I’d avoid a Jazz simply because they’re quite noisy. They have little sound insulation and I notice how much noisier they are than cars one notch up the size range, such as Corollas, Golfs and Civics. They are brilliantly designed otherwise, and if the noise doesn’t bother you, you would find a Jazz very roomy and practical. It will easily accommodate tall people in the back seat (a Civic won’t because of its low roof).
If possible I’d go for a Mazda 3. They are incredibly reliable and in the 7 years I’ve had mine (2007 model) I have not had any expensive issues (just routine servicing). I would also consider a Mitsubishi Lancer.
Many will beg to differ on this but if you don’t drive many km, a car with high km (close to but not beyond 130,000 km) and a complete service history could be good value and could mean you get a newer model for the same outlay on a car with lower km – just make sure it is inspected and roadworthied independently.
Some background on trade-ins: last time around I was looking to sell the old car (1993 Magna) and buy the current one (2000 Astra).
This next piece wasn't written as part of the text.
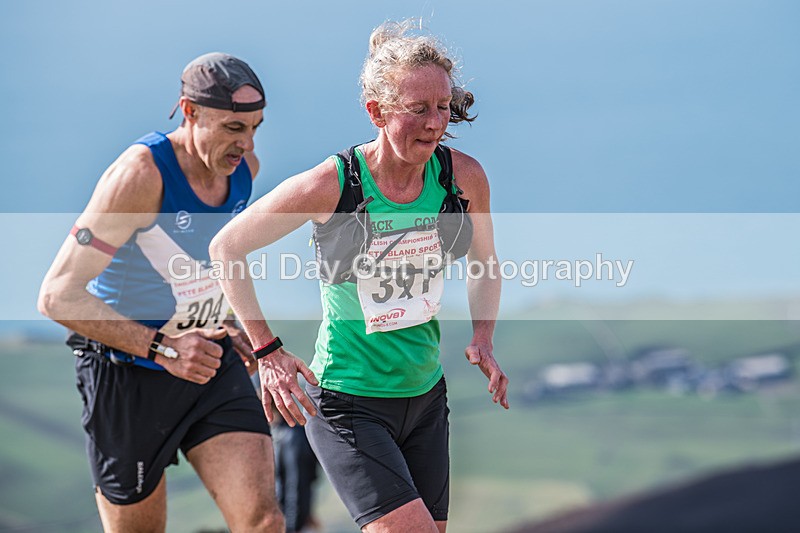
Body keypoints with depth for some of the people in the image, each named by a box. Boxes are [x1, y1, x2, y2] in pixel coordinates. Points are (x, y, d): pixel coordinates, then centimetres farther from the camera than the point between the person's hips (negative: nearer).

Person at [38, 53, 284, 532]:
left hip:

I found the Astra at a dealer in Melton, and asked about trade-ins. He said perhaps a couple of thousand dollars. At the time the theoretical price for a 1993 Magna was about double that, so I passed, thinking I could sell it privately.
It became obvious that I’d have to spend a fortune bringing it up to scratch for a roadworthy. This is obviously something a dealer could do more cheaply, with cost-price access to mechanics. It ended up not being worth it and the car got sold for scrap for (from memory) about $350.
The Astra is now 17 years old; the Magna was 15. So as @Phillip says, if it’s similar amounts this time around, I’d probably take the trade-in if offered.
I got a 2007 Honda Jazz a couple of years ago and have been very pleasantly surprised with the fuel economy.
That’s very diplomatic of you to put the dealer’s cheaper roadworthy costs down to ‘cost-price access to mechanics’!
Hi Daniel, I know this was a little while a
Go now but if you are still thinking about it go for a manual. Hang in there’s on the boys struggling. Most hire Utes ( Bunnings) etc are still manuals. If they are with friends and they turn out to be the only responsible driver left of an evening and car is a manual they can drive it … sorry all I can think of ATM. The i30 range have very decent leg room in the back for adult sized passengers. As does the Elantra.